CMIP2 Project:

Analysis of climate variability and change using simple global indices

Prof David Karoly
CRC for Southern Hemisphere Meteorology
Monash University
Clayton VIC 3168
AUSTRALIA

phone: +61-3-9905 9669
fax: +61-3-9905 9689
email: djk@vortex.shm.monash.edu.au


Some early studies of global climate change sought to identify significant changes in global mean surface temperature and to attribute such changes to human influences. However, cause and effect are difficult to identify unequivocally in such a simple globally-averaged measure. More recent climate change attribution studies have focussed on fingerprint methods, which make use of the spatial patterns of temperature change to try to attribute the observed changes to one or more climate forcing factors. However, fingerprint methods also make use of more complex multi-variate statistics and the results may be harder to interpret or to communicate than those using global mean temperature.

In this project, we seek to compare the internal climate variability in a number of climate model control simulations with the climate changes in transient greenhouse simulations using a small number of global indices. These indices have been selected based on earlier studies of climate change detection and on some of the key features identified in the climate change fingerprints that have been used commonly. They include global mean temperature, global mean temperature contrast between land and ocean, mean inter-hemispheric temperature contrast, the mean meridional temperature gradient between high and low latitudes, and the mean magnitude of the seasonal temperature cycle and of the diurnal temperature cycle on land.

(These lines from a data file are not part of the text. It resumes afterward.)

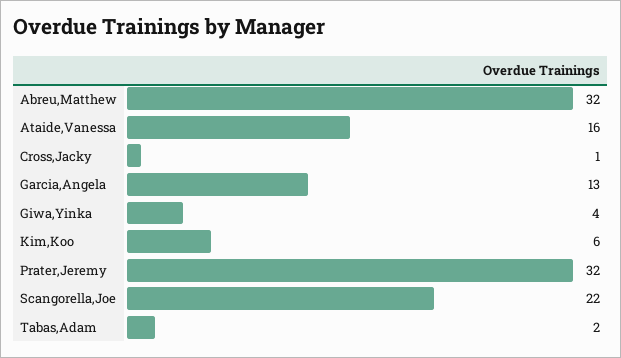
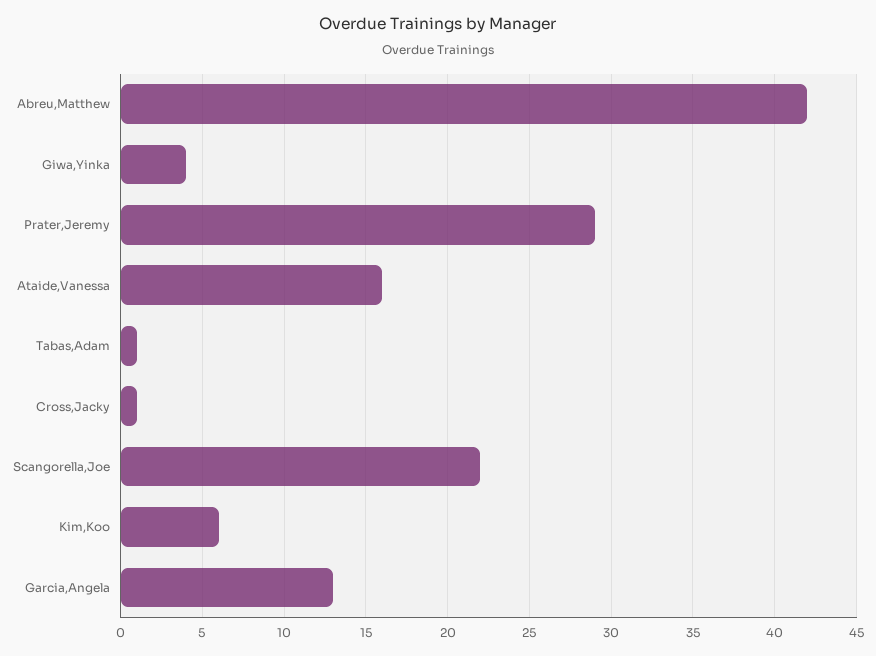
  {
-   "Abreu,Matthew": 32,
+   "Abreu,Matthew": 42,
    "Ataide,Vanessa": 16,
    "Cross,Jacky": 1,
    "Garcia,Angela": 13,
    "Giwa,Yinka": 4,
    "Kim,Koo": 6,
-   "Prater,Jeremy": 32,
+   "Prater,Jeremy": 29,
    "Scangorella,Joe": 22,
-   "Tabas,Adam": 2
+   "Tabas,Adam": 1
  }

The Lead Authors of Chapter 2 "Observed Climate Change" of IPCC TAR are producing the following indices and an observed data mask (in additional to time series of global mean temperature):

  1. Land-Ocean temperature difference time series
  2. Winter-Summer temperature difference time series (both hemispheres)
  3. N.H./S.H. temperature difference time series
  4. Diurnal temperature range time series
  5. 700 mb/50 mb temperature difference time series
  6. Upper ten percentile of daily precipitation events time series (based on a fixed threshold for each grid cell)
  7. Zonal temp differences 20S-20N - 50-70N.
We propose to compute time series of the global mean temperature and indices 1, 2, 3, and 7 above from the time series of monthly mean surface air temperature from the long control simulations and the transient greenhouse simulations available in CMIP2. The model time series will be computed using an observed data mask consistent with that used in IPCC.

Estimates of the natural variability of these indices from the control simulations will be compared between models. Preliminary analysis has shown that several of these indices are nearly independent. The correlations between the indices in each model's control simulation will be compared between the different models. The trends in these indices in the transient greenhouse simulations will be compared between models and with the control simulations.

It is expected that the combination of these simple global indices will have more power to detect and attribute climate change than does the use of global mean temperature alone.